▸ EXERCISE MATERIALS
=== Begin Enclosure ===

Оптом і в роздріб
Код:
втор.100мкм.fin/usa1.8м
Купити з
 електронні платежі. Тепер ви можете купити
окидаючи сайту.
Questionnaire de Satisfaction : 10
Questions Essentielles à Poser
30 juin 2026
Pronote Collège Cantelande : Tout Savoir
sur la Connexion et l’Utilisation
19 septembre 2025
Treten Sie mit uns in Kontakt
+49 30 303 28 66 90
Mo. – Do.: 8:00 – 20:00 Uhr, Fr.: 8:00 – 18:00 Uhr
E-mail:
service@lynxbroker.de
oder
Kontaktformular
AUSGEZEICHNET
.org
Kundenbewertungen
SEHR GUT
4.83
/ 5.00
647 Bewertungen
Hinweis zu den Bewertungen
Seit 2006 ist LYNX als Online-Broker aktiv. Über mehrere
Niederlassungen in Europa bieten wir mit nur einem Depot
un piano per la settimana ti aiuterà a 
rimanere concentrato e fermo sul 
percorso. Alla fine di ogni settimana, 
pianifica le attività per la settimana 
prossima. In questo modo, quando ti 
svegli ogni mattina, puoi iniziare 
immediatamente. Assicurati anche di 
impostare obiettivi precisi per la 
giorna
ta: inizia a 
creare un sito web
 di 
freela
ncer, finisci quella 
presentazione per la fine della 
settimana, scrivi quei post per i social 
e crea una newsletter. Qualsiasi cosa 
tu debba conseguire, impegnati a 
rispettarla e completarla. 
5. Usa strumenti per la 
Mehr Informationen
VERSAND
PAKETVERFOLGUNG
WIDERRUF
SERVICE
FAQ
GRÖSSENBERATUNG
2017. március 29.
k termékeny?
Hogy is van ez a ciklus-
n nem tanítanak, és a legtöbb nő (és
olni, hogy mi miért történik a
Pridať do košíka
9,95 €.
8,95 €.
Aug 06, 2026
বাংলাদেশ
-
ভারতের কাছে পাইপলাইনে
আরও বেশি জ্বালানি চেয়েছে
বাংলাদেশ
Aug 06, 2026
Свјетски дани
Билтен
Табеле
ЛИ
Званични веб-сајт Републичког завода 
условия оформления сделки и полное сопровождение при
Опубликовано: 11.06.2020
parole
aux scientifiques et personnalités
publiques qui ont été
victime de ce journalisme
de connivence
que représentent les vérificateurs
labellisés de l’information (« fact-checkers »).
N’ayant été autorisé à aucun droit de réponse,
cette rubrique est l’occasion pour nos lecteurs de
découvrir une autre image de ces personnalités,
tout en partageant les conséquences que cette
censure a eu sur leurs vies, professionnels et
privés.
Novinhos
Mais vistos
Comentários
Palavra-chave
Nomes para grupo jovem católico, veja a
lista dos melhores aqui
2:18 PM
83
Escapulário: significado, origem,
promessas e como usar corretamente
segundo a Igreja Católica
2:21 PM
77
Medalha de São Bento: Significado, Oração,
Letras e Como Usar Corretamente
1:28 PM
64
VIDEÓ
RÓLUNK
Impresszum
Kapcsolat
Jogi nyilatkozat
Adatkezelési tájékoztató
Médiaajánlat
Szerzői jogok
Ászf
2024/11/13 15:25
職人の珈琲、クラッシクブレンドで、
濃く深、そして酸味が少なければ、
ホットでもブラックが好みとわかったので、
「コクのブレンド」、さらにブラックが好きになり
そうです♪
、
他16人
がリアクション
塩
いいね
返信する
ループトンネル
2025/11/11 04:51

=== End Enclosure ===

▸ BRIEF
What is the number of lines in the material above that include "fine"? Answer with the number only.

▸ EXERCISE RESULT
2